## Problem to work on
Could every line below be transcribed exactly, with the pictures dropped?

## Data section
—————

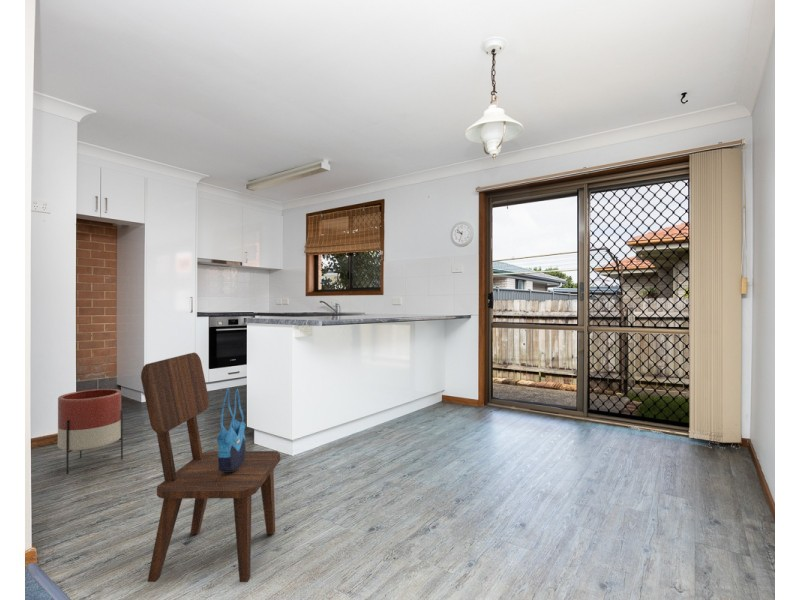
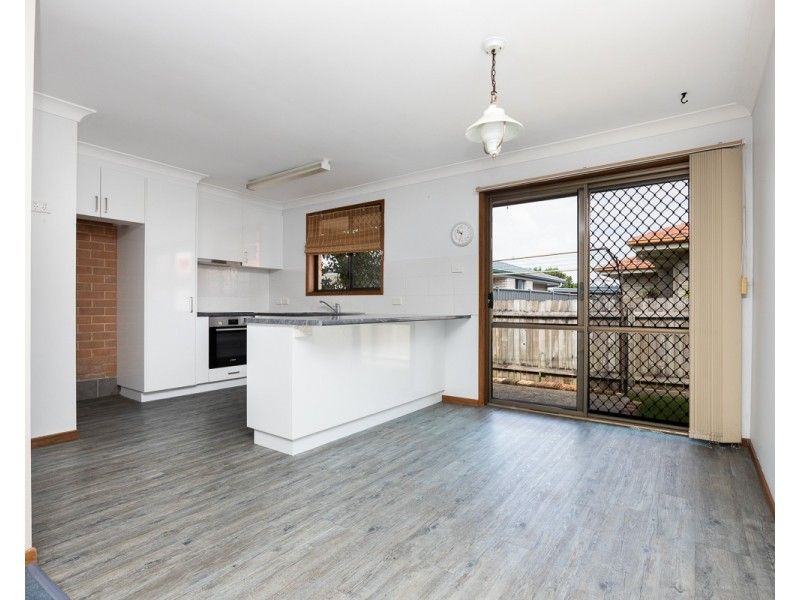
- tote bag [216,388,247,472]
- planter [57,388,124,475]
- dining chair [140,352,281,583]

—————

## Written solution
- tote bag [216,388,247,472]
- planter [57,388,124,475]
- dining chair [140,352,281,583]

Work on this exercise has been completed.